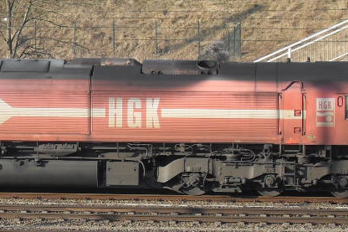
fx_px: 2203
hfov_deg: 9.0
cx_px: 36
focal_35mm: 228
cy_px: 104
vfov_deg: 6.0
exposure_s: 1/250
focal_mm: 15.3
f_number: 4.8
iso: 80
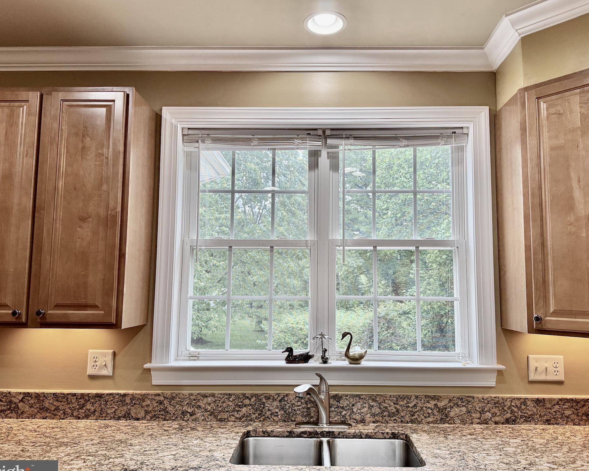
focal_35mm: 26
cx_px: 305
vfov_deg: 54.9
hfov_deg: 66.0
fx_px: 453
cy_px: 241
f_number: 1.78
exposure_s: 1/120
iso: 100
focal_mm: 6.76
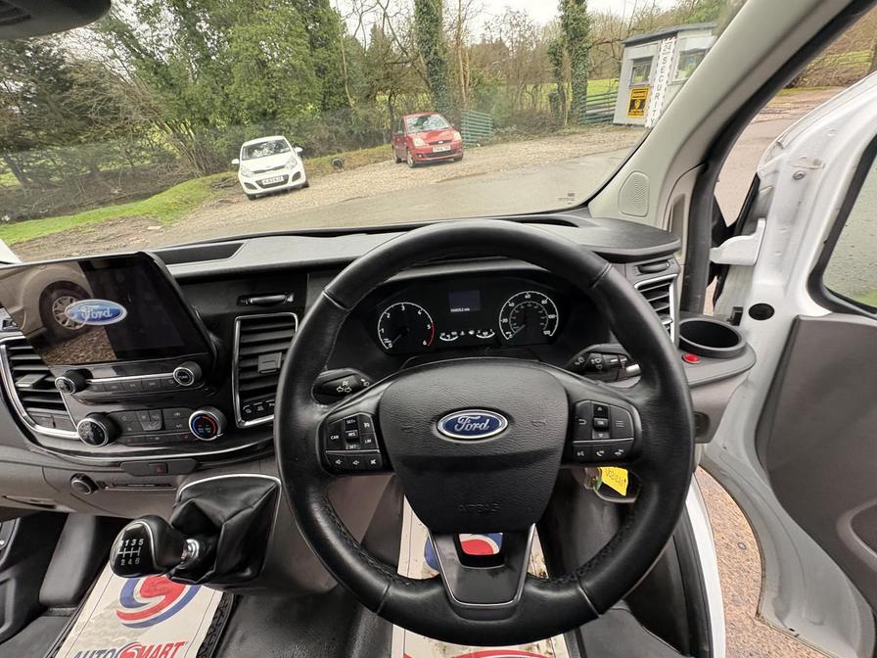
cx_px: 438
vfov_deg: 85.7
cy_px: 329
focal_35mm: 14
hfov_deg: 102.1
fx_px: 355
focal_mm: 2.22
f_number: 2.2
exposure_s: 1/60
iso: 250
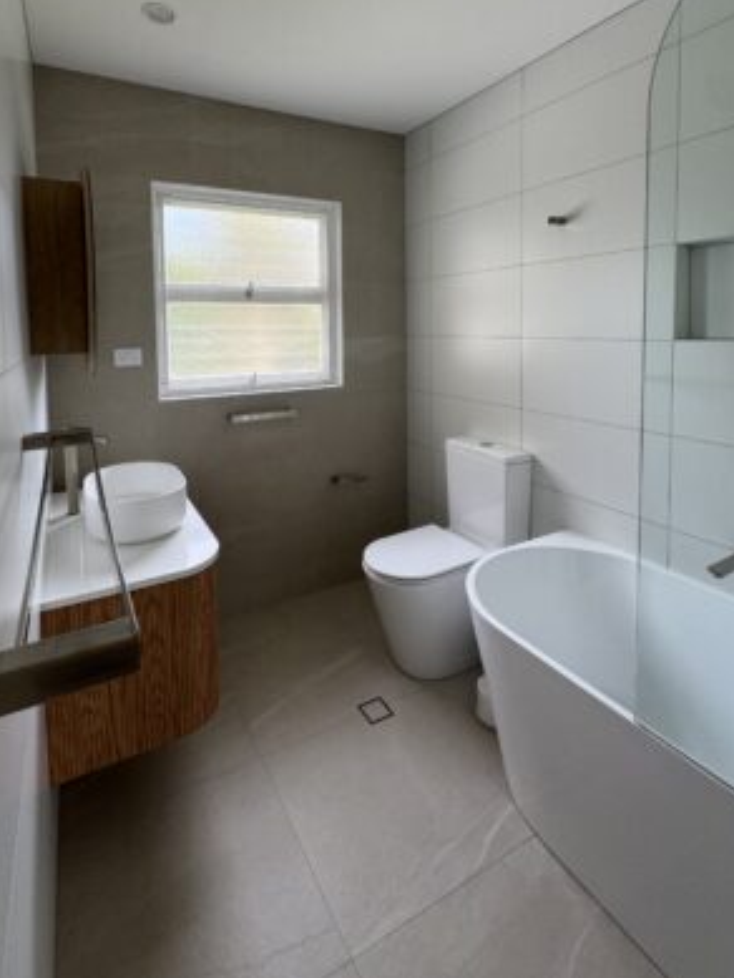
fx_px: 509
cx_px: 331
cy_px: 357
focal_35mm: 18
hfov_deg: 71.4
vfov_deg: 85.7
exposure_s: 1/99
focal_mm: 2.22
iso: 100
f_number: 2.2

▶ [What is expected]: No pictures belong in the copy; output every record exactly.

▶ [Task output]:
fx_px: 2203
hfov_deg: 9.0
cx_px: 36
focal_35mm: 228
cy_px: 104
vfov_deg: 6.0
exposure_s: 1/250
focal_mm: 15.3
f_number: 4.8
iso: 80
focal_35mm: 26
cx_px: 305
vfov_deg: 54.9
hfov_deg: 66.0
fx_px: 453
cy_px: 241
f_number: 1.78
exposure_s: 1/120
iso: 100
focal_mm: 6.76
cx_px: 438
vfov_deg: 85.7
cy_px: 329
focal_35mm: 14
hfov_deg: 102.1
fx_px: 355
focal_mm: 2.22
f_number: 2.2
exposure_s: 1/60
iso: 250
fx_px: 509
cx_px: 331
cy_px: 357
focal_35mm: 18
hfov_deg: 71.4
vfov_deg: 85.7
exposure_s: 1/99
focal_mm: 2.22
iso: 100
f_number: 2.2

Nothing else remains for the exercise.